# Moving Cash Flows

I met a friend for a meal on the weekend, and among other things my friend mentioned that at his company, there was an internal debate over whether payday should be moved forward. This wasn’t a debate on the financial ability or willingness of the company to do this, but was instead focused on individual workers’ preferences.

My initial reaction was a bit of surprise. I wondered why this was even a debate, as I believed the answer should almost always be yes. This reminded me of the standard time-value-of-money question that I wrote about just over a year ago; being paid the same amount of money slightly earlier, mathematically, seems like an outright win. The UK hasn’t had negative interest rates yet – and even in a place like Switzerland where bank rate is negative, this isn’t typically passed on to most depositors.

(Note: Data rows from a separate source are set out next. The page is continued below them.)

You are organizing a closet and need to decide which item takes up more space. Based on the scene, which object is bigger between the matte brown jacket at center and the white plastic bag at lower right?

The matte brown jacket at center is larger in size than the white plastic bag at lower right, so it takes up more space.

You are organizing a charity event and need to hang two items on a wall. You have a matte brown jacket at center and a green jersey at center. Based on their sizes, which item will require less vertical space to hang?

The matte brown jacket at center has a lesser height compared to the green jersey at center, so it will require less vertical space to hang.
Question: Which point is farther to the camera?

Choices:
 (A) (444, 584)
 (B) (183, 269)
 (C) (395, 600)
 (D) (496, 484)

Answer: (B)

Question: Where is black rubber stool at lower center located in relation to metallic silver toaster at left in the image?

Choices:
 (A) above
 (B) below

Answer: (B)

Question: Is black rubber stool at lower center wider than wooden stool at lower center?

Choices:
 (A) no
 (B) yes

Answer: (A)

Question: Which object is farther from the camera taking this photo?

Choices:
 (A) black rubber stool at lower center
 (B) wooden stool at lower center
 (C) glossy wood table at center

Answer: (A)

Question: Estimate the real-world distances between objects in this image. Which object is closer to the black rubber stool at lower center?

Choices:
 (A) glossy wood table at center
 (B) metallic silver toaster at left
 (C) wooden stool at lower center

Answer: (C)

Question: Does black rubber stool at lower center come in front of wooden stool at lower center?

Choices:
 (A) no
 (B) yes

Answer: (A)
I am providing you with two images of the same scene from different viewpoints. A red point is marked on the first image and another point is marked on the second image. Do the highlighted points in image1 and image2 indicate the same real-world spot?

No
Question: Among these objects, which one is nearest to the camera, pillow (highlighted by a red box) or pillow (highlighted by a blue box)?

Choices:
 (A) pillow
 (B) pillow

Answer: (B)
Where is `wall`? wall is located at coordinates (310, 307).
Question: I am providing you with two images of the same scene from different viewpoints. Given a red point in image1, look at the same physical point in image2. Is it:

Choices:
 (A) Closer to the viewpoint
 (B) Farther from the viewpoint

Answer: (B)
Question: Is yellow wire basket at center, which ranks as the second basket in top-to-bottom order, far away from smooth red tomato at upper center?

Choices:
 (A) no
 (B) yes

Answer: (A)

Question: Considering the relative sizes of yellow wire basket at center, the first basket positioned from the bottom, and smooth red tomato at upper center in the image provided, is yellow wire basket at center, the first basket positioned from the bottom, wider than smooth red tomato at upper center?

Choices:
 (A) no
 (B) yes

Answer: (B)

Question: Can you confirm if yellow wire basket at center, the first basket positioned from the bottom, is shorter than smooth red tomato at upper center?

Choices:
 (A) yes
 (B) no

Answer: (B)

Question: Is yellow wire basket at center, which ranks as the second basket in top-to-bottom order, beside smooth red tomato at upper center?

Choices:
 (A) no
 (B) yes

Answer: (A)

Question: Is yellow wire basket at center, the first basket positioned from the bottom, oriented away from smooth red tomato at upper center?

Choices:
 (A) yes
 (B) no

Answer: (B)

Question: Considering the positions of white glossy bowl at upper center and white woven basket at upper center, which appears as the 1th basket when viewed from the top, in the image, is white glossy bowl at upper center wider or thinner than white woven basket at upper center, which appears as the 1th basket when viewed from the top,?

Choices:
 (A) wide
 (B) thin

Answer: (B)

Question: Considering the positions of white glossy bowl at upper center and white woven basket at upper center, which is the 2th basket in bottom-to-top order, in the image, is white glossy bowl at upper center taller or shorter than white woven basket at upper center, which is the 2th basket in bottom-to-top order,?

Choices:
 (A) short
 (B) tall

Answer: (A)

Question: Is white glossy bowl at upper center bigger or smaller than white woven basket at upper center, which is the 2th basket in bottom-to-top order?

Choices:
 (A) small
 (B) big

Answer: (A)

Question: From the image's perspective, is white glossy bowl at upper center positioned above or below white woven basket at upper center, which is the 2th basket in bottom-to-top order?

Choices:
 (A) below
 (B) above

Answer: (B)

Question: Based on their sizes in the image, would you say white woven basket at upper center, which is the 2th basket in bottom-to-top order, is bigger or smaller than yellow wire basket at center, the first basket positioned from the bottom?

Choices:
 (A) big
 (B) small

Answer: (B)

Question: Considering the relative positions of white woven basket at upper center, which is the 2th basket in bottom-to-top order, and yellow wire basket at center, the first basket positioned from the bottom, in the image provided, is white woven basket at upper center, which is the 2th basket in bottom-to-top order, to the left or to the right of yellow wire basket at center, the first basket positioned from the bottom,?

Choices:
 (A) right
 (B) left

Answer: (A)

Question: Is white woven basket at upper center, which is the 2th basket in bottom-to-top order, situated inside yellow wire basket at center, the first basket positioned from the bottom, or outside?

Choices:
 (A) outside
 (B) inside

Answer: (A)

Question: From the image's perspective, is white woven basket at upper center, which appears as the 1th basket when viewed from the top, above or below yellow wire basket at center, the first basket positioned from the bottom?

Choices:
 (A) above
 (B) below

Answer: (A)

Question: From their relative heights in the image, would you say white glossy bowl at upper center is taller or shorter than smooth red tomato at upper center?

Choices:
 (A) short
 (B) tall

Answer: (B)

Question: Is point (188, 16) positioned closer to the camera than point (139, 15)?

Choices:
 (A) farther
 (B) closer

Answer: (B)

Cash flow might be a problem if one considers the dollar-today-or-more-tomorrow question; however, this shouldn’t be an issue in this set-up. Valid cash-flow scenarios remain valid even if payday is brought forward. In a sense, an early payday creates additional options; it shouldn’t invalidate any existing ones.

With a bit more discussion and thought, though, we found that there were indeed valid reasons as to why one might not want payday to be shifted forward.

First, although the mathematical argument makes sense, there are some edge cases around tax liability. If one’s salary is close to a marginal rate change and a payment is pushed across a tax year boundary, the amount of tax one pays might change (and can increase).

Also, although we speak of interest as an upside, how much benefit an individual can actually realise may be significantly limited. Some bank accounts pay interest based on the lowest balance on any day in the month, meaning that being paid a few days early yields no benefit. Even if interest is based on the average daily balance, the upside is also in most cases small. For a concrete example, 2017 median UK post-tax earnings would be about £1,884.60 per month. If one was getting paid three days early and storing that into a high-interest current account yielding 5% APR, the additional interest wouldn’t be more than about 30 pence.

Moving away from purely numerical considerations, there are many other plausible reasons too. Clearly, departing from an existing routine may affect one’s own financial tracking. I find this alone to be a little flimsy (surely one’s tracker should be adaptable to variations arising from December and/or weekends?). That said, if one is unlikely to derive much benefit from the money coming early (and it seems like in most cases there indeed wouldn’t be much benefit), the change would likely seem unnecessary.

Another scenario could be if one has many bills or other payments paid by direct debit, and cannot or does not want to pay all of them. In that case, deciding precisely where the money goes could be significant – for example, if one is faced with a decision to lose fuel or premium TV in winter. This is probably not the right system to handle a situation like that, but if one wishes to only make some payments then an unexpected early payday could mess the schedule up. Somewhat related might be joint accounts in households where there are financial disputes.

Taking advantage of an early payday also requires self-control. Consider that if one is living paycheck-to-paycheck, while an early payday might ease financial pressure, it also means that the time to the next paycheck is longer than normal (unless that is also shifted forward). This needs to be dealt with accordingly.

If you’d ask me whether I’d like payday to be shifted forward, I’d almost certainly say yes. Our discussion went to a further hypothetical – would you take a 1% pay cut to have your entire salary for the year paid on January 1st?

From a mathematical point of view, you would be comparing a lump sum of $0.99N$ dollars paid now, or (for simplicity) twelve payments of $N/12$ dollars paid $1/12, 2/12, \ldots, 12/12=1$ years from now. Assuming that you can earn interest of $r$% per month and using monthly compounding, after one year we have

$Value_{\text{LumpSum}} = 0.99N (1+r)^{12}$

$Value_{\text{Normal}} = \sum_{i=1}^{12} \left( \frac{N}{12} (1+r)^{12 - i} \right)$

If we set these two to be equal and solve for $r$, we get a break even point of $r = 0.00155$. This computes out to an APR of about $1.87\%$. This is higher than best-buy easy access accounts at time of writing (MoneySavingExpert identifies Marcus at 1.5%). You can beat this with fixed-rate deposits, and probably beat this through P2P loans, REITs and equities – though more risk is involved.

I think I could see that being a yes for me, though I’m not entirely sure I’d have the self control required to manage it properly!